Fue precisamente su primo quien vino corriendo a decirle que había dos militares que buscaban jóvenes en el pueblo para ser policías en la Habana. Policía no estaba mal, mejor incluso que jinetero porque a Francisley no le gustaba la ilegalidad, un policía cuidaba del orden y estaba uniformado todo el tiempo. Esa era su oportunidad.

Llegó a un descampado y debajo de una mata solitaria, a la salida del pueblo dos hombres se aburrían, uno durmiendo dentro de un carro de color verde, el otro no paraba de sudar detrás de una mesa dentro de un uniforme verde.

–Yo quiero ser policía … en la Habana –dijo Francisley acentuando la palabra policía para que no se pensaran que lo que él quería era irse a La Habana.

–¡Siéntate Nagüe! –gritó el más gordo de los dos hombres de verde sin mirarle a la cara. –¿Nagüe, tú estás seguro de que quieres ser policía?
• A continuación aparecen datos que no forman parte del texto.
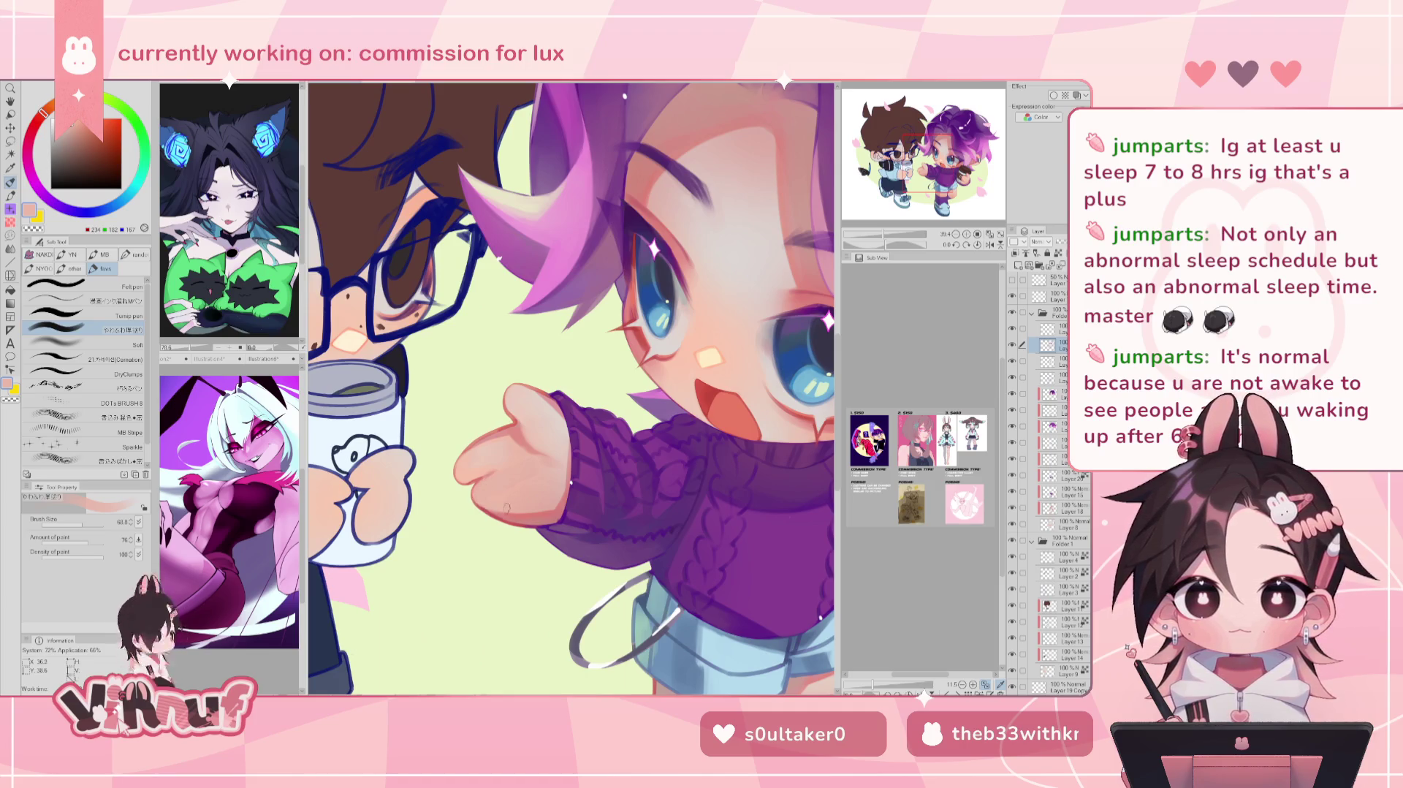
alt+click(459, 435)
–Completamente, no tengo dudas, de niño cuando jugábamos a los policías y ladrones yo siempre hacía de policía, vaya que es lo que siempre he querido ser –Francisley puso cara de responsable.

–¡Severino! –gritó el gordo sudado. –¡Trae acá unas planillas para llenárselas al Nagüe hijoeputa este que quiere ser policía en La Habana!

–¡Oiga, un momento! –protestó Francisley. –un poco de respeto que yo no soy ningún hijoeputa.

–¡Deja Severino! –gritó otra vez el gordo sudado. –¡No traigas ná, que este Nagüe no sirve!